Howling, The

Having hit my teenage, hormone-induced, T&A littered, monster movie loving phase somewhere in the early 1990's, I grew up listening to the legends of the great horror movie classics of the 70's and 80's.  By the time I was old enough to go see these movies in the theater, I was getting the watered-down recycled formulas of Nightmare on Elm Street 4 or Jason Goes to Hell. Gone were the days of wildly original movies like Scanners and its exploding heads or the sheer intensity of The Texas Chainsaw Massacre.

One of the movies that I heard the most about was The Howling. After all, It had an amazing poster, and by 1991 there were already 6 movies in the franchise, one of which being the weirdly outlandish Howling III: The Marsupials, which I saw late night on HBO when I was 12 and was not terribly impressed (though I think I'd now want to screen it for the Cavalcade). Unfortunately, after that I never made it a priority to go back and see the one that started it all, no mater what my friends said about it. They would go on and on about the transformation sequences, how scary the whole thing was, and how it was even better than the later An American Werewolf in London at mixing comedy with horror. Eventually however, as video tape gave way to DVD and the Special Edition of the movie fell into my lap, I gathered the minions of the Cavalcade and set down to watch.

After having done so I have to wonder, what was all the hype about?
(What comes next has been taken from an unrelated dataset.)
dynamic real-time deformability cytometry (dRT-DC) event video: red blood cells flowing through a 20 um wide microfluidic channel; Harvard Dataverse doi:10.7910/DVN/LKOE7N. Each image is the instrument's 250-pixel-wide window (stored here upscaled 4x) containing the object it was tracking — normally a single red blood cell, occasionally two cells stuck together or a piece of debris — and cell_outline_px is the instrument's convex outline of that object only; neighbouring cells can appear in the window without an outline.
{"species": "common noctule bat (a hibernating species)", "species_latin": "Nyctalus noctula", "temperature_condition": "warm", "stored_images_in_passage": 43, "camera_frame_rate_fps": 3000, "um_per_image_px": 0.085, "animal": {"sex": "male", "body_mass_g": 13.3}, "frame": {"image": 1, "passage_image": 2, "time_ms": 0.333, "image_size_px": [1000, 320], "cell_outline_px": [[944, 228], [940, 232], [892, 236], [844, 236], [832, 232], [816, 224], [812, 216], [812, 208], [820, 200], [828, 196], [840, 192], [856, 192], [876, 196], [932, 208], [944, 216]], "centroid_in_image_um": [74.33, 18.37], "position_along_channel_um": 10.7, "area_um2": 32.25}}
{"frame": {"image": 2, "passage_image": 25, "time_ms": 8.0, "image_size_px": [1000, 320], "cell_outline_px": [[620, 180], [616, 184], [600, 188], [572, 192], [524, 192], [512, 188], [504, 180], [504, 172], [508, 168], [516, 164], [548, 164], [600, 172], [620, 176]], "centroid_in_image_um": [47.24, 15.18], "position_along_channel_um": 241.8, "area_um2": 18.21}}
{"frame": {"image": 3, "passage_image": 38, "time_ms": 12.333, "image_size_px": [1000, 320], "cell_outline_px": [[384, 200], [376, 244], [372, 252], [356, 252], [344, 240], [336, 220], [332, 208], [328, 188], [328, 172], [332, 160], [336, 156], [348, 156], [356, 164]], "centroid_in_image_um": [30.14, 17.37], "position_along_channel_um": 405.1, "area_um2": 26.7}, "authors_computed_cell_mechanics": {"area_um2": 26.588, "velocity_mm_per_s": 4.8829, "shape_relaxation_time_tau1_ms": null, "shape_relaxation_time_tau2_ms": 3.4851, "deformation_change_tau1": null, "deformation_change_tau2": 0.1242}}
This film was directed by Joe Dante, who had by this point in his career helmed the Schlocktastic Jaws knock-off, Piranha, and would later go on to direct Gremlins, which was produced by none-other than Jaws director, Steven Spielberg. A staple of Dante's work is a mixture of Comedy and Horror along with numerous references to other films, things that are in full effect in The Howling. The scenes in the bookstore, with veteran actor and frequent Dante collaborator, Dick Miller as the store owner are some of the funniest. After providing the key explanations about the rules of the werewolves of the movie, he's asked,  "Do you really believe all of this?" only to respond, "What? Do I look crazy to you?"

Sadly, these scenes are few and far between, with the best reserved for the ending. So we have to rely on the horror and suspense to keep us going... which is where the film completely falls apart. Aside from one cheap scare with a dog, and one really effective stalking sequence, this movie fails at generating any level of excitement on the suspense. Long, television soap opera scenes with Dee Wallace and her on-screen (and soon to be real-life) husband Christopher Stone are the order of the day. This is something that was completely left out of the tales I was told of how "awesome" this movie was by my friends as a teenager, all I heard was:

"Dude! Freaky Werewolves!"

"Dude! Freaky Sex!"

"Dude! Freaky Werewolf Sex!"

I should mention that a lot of the kids I knew as a teenager did a lot of drugs.

While they didn't lie-this film does indeed contain a great transformation sequence and some on-screen doggy style (and not in the traditional sense), it's also filled to the brim with the worst thing possible in a low-budget movie... Padding for time.

Over the years, The Howling has become a revered cult classic, with many hailing it as best of the staple of werewolf movies to come out of the 80's. Not only do I have to disagree, I can't even argue that it was all that good. Though when you're comparing it to other werewolf movies like Silver Bullet, Teen Wolf Too, or it's own sequels, this film is pure gold...

But still not recommended for a Cavalcade.